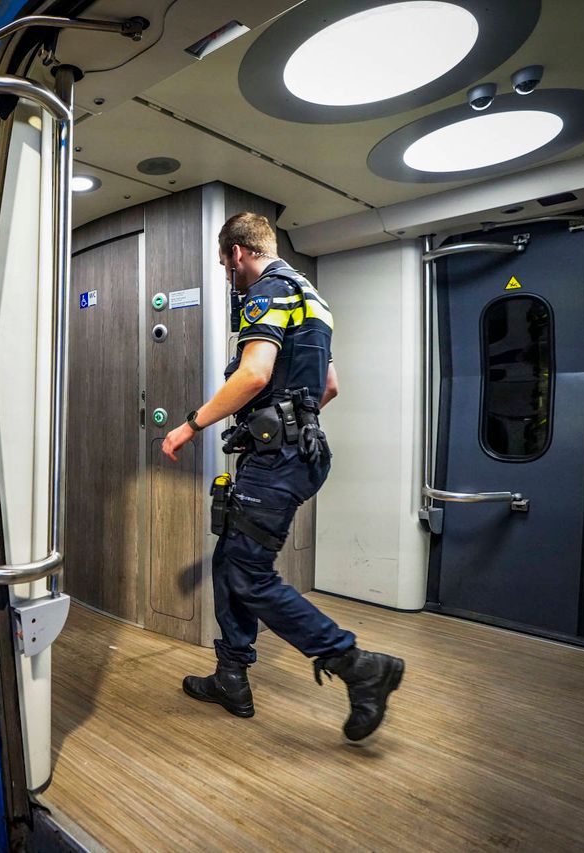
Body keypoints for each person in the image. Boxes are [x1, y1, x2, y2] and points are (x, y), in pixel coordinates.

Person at [161, 212, 404, 743]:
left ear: (238, 253)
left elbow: (254, 374)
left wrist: (190, 425)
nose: (229, 275)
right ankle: (231, 676)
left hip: (278, 461)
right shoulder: (311, 297)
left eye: (227, 264)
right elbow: (330, 386)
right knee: (232, 561)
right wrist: (292, 421)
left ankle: (357, 665)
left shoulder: (266, 291)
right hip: (302, 451)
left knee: (249, 576)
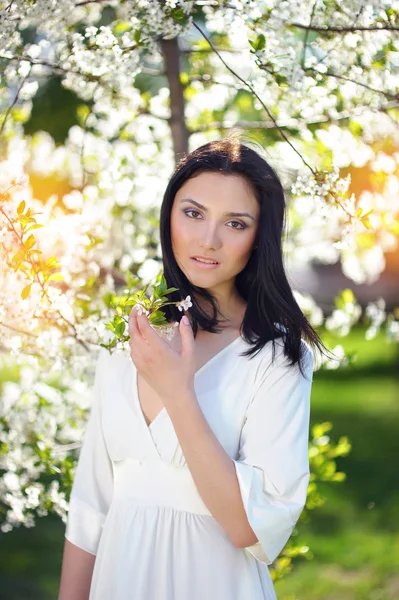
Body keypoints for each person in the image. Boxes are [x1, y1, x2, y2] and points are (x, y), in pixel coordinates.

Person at [58, 137, 327, 600]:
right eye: (193, 213)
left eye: (235, 223)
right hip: (119, 581)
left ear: (258, 237)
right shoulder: (131, 335)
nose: (209, 240)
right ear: (169, 216)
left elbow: (249, 529)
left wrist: (178, 393)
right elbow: (90, 506)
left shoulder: (278, 357)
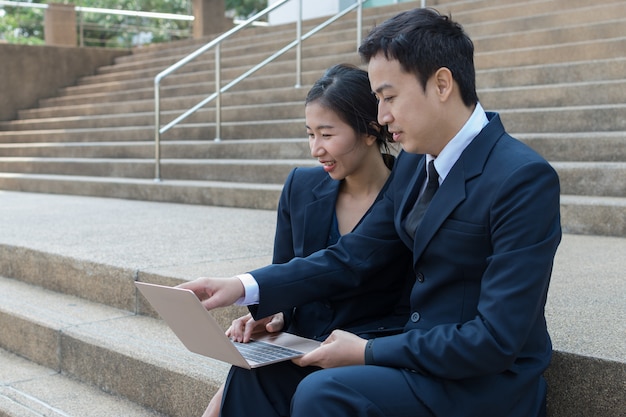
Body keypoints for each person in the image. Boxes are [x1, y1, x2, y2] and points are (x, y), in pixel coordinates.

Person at [180, 8, 561, 417]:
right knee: (258, 372)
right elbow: (353, 256)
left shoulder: (522, 179)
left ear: (442, 84)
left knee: (324, 392)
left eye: (390, 97)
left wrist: (368, 351)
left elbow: (496, 339)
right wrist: (242, 287)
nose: (381, 117)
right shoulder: (417, 163)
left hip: (483, 382)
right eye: (378, 100)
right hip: (414, 354)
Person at [200, 63, 413, 417]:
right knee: (249, 376)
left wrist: (243, 287)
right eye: (310, 134)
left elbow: (346, 264)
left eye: (327, 135)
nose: (316, 149)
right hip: (300, 343)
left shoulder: (407, 193)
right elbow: (286, 270)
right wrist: (272, 314)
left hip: (365, 349)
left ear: (370, 130)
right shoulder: (300, 186)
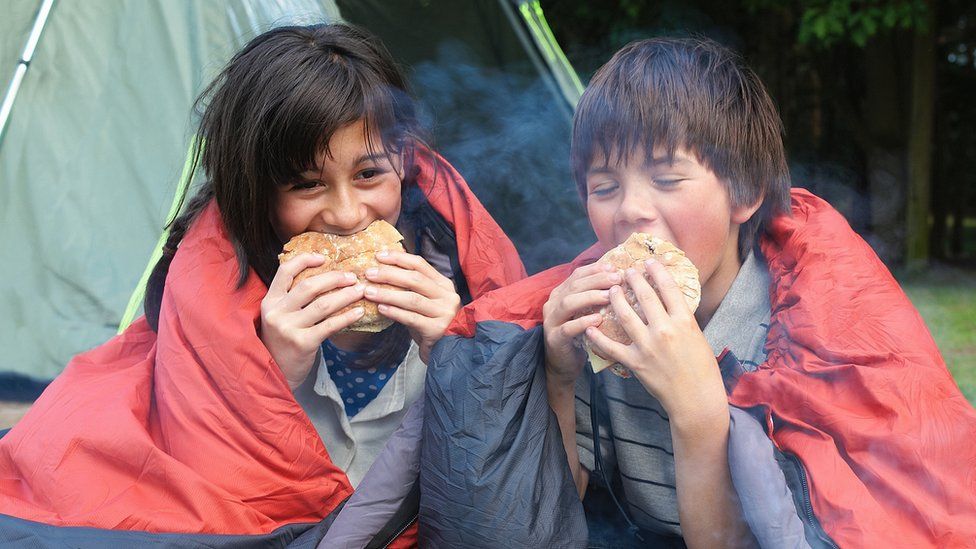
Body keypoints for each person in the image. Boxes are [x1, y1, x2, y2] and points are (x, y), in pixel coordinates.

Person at [417, 37, 976, 548]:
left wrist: (698, 409)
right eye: (604, 187)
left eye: (666, 179)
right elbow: (560, 516)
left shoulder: (791, 337)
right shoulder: (598, 324)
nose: (631, 210)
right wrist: (557, 375)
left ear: (745, 193)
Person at [0, 23, 525, 547]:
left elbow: (521, 500)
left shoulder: (462, 298)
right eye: (306, 184)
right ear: (257, 196)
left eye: (369, 175)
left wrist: (462, 364)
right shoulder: (212, 324)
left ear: (404, 168)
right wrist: (265, 378)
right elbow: (188, 495)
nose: (346, 215)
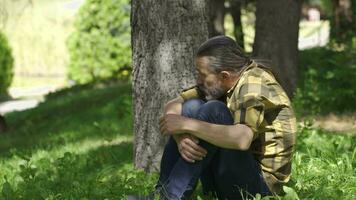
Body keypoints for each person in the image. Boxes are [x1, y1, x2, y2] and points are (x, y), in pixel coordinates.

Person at [129, 35, 297, 200]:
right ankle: (163, 193)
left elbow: (242, 139)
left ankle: (169, 197)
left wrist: (187, 125)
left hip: (259, 190)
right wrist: (181, 138)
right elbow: (174, 104)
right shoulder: (227, 80)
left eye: (202, 74)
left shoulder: (253, 85)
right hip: (231, 179)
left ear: (224, 75)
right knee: (191, 106)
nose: (198, 79)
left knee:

---*---

What the exercise asks
Copy every line of the listing that includes the string "knee".

Output below
right knee: (232, 561)
left knee: (249, 576)
right knee: (258, 372)
left knee: (324, 392)
right knee: (249, 376)
right knee: (191, 106)
left knee:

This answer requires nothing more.